Your goal | With the line that contains "Πίστωση χρόνου από την Κομισιόν για τα" as the first line, output exactly every line through the end of the material.

● ● ● ●

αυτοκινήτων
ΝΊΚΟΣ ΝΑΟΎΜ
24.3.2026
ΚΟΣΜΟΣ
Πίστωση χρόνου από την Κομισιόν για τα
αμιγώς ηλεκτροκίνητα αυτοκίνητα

● ● ● ●

Output for this exercise |
Πίστωση χρόνου από την Κομισιόν για τα
αμιγώς ηλεκτροκίνητα αυτοκίνητα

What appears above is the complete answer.